[Stored data]
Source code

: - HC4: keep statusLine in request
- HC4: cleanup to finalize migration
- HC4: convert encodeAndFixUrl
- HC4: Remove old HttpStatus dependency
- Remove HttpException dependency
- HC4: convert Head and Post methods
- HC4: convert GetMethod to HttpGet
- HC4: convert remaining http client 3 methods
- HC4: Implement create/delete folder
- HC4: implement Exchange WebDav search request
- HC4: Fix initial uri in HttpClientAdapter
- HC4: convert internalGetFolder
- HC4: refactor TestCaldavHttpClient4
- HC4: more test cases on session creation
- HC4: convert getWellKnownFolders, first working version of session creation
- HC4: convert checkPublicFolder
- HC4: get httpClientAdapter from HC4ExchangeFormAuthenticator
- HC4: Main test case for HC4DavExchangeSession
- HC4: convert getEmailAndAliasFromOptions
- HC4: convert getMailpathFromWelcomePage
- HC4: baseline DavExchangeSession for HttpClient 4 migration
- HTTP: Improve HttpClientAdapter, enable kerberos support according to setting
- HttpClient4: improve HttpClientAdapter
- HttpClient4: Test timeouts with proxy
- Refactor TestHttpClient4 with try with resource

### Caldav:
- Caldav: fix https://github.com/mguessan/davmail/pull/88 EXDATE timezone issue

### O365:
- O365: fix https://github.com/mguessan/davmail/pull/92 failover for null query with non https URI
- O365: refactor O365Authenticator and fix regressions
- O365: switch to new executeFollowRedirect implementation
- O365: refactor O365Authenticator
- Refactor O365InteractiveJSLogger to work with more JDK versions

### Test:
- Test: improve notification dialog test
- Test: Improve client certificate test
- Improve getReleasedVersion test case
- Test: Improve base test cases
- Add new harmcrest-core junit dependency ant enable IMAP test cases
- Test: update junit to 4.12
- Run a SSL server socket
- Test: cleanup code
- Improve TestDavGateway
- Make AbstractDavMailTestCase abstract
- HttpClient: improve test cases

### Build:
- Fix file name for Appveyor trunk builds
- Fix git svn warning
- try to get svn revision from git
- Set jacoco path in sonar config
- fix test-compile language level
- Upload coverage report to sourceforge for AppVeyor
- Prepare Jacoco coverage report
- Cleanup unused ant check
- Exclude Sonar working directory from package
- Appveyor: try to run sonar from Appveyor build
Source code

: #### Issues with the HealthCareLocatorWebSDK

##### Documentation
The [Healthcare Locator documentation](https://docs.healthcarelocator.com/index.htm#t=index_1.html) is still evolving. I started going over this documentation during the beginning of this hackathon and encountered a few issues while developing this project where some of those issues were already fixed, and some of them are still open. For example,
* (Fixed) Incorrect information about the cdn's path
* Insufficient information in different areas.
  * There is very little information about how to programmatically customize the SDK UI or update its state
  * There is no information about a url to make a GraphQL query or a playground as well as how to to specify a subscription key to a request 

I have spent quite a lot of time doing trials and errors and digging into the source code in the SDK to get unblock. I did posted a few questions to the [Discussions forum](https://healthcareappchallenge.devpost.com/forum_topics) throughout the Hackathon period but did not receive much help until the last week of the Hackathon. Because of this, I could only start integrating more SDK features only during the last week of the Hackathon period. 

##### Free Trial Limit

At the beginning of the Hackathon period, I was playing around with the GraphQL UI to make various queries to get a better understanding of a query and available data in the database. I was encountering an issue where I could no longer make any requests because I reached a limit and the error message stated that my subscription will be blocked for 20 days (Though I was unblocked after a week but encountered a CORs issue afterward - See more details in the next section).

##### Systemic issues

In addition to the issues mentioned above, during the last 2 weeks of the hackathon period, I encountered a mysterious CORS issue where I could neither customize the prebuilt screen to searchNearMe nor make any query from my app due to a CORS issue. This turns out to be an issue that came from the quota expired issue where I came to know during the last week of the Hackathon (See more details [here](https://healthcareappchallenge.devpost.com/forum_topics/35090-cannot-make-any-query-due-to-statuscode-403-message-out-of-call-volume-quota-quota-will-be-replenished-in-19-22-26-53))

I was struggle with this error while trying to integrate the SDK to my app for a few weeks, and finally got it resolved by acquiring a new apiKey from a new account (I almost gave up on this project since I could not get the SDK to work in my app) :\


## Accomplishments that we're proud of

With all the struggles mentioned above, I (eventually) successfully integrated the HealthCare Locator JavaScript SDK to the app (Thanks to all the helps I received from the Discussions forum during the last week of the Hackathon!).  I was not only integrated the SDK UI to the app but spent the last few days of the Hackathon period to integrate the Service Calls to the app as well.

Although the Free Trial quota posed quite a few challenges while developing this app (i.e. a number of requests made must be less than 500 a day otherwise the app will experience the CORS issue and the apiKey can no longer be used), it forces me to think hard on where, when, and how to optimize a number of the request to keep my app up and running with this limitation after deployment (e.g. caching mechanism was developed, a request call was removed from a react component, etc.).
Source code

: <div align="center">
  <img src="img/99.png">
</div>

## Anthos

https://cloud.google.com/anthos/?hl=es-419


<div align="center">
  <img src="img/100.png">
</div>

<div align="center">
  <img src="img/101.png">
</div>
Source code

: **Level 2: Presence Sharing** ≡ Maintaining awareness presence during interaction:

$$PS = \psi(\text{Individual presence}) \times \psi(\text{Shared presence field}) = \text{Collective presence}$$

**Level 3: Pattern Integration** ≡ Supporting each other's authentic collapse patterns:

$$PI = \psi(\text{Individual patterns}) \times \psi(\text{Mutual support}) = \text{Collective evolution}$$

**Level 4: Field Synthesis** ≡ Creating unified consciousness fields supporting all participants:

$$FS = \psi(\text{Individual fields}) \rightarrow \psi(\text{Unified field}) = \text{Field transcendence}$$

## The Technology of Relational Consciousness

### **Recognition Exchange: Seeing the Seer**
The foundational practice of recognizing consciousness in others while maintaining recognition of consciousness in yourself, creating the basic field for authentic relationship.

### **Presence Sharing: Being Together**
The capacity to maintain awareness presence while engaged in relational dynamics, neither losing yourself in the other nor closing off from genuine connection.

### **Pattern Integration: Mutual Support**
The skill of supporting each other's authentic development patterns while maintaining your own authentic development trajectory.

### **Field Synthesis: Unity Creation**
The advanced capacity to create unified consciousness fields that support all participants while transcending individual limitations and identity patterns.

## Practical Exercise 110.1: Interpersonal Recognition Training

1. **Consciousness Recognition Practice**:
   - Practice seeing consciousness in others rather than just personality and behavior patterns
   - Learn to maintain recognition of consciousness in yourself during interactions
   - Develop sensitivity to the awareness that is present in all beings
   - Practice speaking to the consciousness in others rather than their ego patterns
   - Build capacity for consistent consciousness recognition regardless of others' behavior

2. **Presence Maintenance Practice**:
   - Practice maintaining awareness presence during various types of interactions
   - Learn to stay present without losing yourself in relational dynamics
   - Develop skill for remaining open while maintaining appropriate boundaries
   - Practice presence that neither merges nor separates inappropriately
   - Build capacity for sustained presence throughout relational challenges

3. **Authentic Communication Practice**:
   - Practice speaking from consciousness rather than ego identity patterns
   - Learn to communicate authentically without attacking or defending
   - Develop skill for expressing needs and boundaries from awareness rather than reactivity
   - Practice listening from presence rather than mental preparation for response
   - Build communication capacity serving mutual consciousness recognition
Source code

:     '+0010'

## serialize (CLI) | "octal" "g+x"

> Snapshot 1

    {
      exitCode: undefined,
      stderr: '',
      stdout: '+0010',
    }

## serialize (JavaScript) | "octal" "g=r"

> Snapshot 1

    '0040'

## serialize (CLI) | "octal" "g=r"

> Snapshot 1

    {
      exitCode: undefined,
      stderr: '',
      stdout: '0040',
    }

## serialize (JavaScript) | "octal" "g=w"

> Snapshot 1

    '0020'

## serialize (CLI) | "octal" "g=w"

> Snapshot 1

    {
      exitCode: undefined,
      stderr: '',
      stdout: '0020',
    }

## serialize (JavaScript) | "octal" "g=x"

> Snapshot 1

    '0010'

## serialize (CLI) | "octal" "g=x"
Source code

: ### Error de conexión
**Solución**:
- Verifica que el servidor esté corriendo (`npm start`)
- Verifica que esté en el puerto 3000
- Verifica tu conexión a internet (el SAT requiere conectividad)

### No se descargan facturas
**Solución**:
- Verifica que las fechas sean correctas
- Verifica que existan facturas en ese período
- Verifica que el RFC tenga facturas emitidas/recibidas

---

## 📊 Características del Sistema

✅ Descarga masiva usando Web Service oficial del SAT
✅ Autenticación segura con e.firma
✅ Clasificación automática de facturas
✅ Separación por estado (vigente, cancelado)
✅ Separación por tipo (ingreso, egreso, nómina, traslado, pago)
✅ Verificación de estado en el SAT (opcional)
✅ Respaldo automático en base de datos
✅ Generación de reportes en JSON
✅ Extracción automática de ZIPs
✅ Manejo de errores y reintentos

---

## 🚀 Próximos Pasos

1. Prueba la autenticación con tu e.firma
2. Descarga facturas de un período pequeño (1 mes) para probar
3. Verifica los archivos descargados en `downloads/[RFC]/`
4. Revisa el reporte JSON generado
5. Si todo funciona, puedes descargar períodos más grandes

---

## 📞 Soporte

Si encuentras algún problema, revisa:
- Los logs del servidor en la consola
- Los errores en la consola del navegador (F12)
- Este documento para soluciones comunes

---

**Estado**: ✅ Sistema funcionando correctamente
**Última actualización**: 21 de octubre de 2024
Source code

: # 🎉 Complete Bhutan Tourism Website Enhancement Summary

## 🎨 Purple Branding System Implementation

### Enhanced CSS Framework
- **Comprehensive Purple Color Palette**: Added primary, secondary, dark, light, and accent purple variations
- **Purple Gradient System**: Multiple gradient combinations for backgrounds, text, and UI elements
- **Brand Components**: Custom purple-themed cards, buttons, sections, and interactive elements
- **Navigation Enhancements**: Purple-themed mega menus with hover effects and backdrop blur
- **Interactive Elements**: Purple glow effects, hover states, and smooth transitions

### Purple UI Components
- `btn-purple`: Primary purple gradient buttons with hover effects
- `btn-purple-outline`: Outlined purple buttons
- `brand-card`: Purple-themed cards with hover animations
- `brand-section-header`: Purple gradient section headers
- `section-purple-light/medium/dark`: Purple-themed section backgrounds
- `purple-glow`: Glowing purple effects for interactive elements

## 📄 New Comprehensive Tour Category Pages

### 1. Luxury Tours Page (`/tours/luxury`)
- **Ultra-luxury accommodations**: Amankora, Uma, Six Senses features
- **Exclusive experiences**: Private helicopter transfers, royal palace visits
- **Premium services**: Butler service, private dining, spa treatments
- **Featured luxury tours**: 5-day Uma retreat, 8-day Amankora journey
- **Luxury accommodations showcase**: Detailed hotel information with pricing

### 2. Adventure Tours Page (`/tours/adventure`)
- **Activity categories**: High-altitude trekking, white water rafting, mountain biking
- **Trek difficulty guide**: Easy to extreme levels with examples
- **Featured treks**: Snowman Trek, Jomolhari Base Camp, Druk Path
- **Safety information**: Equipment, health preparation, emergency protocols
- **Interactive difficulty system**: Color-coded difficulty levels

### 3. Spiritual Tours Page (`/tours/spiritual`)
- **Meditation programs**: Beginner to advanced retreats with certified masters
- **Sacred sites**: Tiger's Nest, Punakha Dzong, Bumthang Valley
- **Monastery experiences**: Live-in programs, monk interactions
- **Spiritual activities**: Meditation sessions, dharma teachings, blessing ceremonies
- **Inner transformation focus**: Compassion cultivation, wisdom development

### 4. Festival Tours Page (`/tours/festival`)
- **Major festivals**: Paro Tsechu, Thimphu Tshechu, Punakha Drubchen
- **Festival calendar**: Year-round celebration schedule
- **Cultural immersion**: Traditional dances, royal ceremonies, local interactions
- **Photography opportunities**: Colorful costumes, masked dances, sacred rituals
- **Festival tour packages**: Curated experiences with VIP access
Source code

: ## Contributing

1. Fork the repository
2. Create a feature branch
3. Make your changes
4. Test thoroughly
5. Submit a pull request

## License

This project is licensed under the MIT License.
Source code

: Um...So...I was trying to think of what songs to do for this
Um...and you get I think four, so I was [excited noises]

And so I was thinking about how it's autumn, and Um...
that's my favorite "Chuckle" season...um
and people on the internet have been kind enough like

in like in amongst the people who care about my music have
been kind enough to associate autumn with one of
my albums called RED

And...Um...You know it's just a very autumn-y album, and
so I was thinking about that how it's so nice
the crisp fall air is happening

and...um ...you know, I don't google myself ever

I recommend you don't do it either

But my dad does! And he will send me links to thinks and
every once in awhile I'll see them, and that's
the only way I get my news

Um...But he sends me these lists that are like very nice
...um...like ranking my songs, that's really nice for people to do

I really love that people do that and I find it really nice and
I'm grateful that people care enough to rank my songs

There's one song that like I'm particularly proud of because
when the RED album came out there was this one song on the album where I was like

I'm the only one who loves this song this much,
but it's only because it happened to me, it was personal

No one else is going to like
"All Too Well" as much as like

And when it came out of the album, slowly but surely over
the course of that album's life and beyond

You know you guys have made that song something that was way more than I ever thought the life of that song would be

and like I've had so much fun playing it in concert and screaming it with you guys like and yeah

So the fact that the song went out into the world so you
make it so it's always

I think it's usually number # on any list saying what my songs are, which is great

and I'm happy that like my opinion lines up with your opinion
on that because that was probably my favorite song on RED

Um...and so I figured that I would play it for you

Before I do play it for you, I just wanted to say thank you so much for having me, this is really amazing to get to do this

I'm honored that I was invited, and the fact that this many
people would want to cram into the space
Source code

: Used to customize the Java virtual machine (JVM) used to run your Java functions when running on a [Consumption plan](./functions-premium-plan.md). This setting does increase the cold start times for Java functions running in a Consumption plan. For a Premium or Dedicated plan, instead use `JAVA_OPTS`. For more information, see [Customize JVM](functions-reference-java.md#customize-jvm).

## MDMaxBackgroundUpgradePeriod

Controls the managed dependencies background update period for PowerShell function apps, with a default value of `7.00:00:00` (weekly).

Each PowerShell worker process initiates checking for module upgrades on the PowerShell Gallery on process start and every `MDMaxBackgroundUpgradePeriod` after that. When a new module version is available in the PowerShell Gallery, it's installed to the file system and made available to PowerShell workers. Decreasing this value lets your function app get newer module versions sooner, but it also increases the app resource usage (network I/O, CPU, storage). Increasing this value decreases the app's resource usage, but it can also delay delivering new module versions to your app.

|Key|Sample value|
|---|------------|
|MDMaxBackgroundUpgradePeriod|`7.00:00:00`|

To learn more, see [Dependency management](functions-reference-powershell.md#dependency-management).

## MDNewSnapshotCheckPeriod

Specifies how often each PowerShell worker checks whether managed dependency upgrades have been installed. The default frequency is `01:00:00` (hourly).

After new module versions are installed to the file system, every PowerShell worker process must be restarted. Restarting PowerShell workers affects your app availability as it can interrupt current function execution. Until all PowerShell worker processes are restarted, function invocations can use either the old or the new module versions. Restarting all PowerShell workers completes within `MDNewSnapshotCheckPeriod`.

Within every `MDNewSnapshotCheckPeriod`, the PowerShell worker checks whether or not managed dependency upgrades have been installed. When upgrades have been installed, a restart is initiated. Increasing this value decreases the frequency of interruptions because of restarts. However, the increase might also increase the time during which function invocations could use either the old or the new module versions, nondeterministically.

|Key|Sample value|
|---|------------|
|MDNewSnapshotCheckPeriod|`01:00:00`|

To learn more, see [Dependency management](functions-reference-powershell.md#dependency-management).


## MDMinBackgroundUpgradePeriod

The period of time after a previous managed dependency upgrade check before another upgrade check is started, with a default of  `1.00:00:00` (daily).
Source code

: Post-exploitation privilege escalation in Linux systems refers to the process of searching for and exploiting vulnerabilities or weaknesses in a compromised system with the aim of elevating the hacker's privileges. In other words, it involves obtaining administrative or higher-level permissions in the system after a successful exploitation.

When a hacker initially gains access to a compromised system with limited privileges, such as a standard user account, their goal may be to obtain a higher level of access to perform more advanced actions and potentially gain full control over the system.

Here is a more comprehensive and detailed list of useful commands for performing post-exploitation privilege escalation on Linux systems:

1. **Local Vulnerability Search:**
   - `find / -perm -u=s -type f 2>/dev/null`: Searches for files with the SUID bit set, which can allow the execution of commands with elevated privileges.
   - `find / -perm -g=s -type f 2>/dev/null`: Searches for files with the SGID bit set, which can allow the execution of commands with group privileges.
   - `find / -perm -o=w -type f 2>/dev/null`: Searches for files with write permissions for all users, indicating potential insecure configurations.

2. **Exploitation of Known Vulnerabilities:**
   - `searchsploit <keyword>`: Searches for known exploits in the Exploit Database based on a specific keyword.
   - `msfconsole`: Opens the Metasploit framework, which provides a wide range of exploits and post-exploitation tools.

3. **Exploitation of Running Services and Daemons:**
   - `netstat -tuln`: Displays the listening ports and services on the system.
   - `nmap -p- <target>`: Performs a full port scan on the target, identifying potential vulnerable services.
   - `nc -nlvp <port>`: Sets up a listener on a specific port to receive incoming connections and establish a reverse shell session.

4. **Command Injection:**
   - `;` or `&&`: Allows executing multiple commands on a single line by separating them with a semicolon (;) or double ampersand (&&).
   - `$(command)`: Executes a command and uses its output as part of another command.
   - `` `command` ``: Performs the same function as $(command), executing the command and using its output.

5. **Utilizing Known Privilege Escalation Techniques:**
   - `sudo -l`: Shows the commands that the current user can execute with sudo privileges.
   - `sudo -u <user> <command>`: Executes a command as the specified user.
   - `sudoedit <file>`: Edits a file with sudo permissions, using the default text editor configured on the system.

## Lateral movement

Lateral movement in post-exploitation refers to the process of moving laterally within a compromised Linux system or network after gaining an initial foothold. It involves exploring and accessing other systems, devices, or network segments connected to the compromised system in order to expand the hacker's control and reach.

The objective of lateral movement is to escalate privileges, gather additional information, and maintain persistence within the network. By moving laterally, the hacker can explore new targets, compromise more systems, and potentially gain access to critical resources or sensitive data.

TASK REQUIREMENTS
Print exactly the lines above from the one with "And so I was" to the one with "when the RED", including both.

FINAL ANSWER
And so I was thinking about how it's autumn, and Um...
that's my favorite "Chuckle" season...um
and people on the internet have been kind enough like

in like in amongst the people who care about my music have
been kind enough to associate autumn with one of
my albums called RED

And...Um...You know it's just a very autumn-y album, and
so I was thinking about that how it's so nice
the crisp fall air is happening

and...um ...you know, I don't google myself ever

I recommend you don't do it either

But my dad does! And he will send me links to thinks and
every once in awhile I'll see them, and that's
the only way I get my news

Um...But he sends me these lists that are like very nice
...um...like ranking my songs, that's really nice for people to do

I really love that people do that and I find it really nice and
I'm grateful that people care enough to rank my songs

There's one song that like I'm particularly proud of because
when the RED album came out there was this one song on the album where I was like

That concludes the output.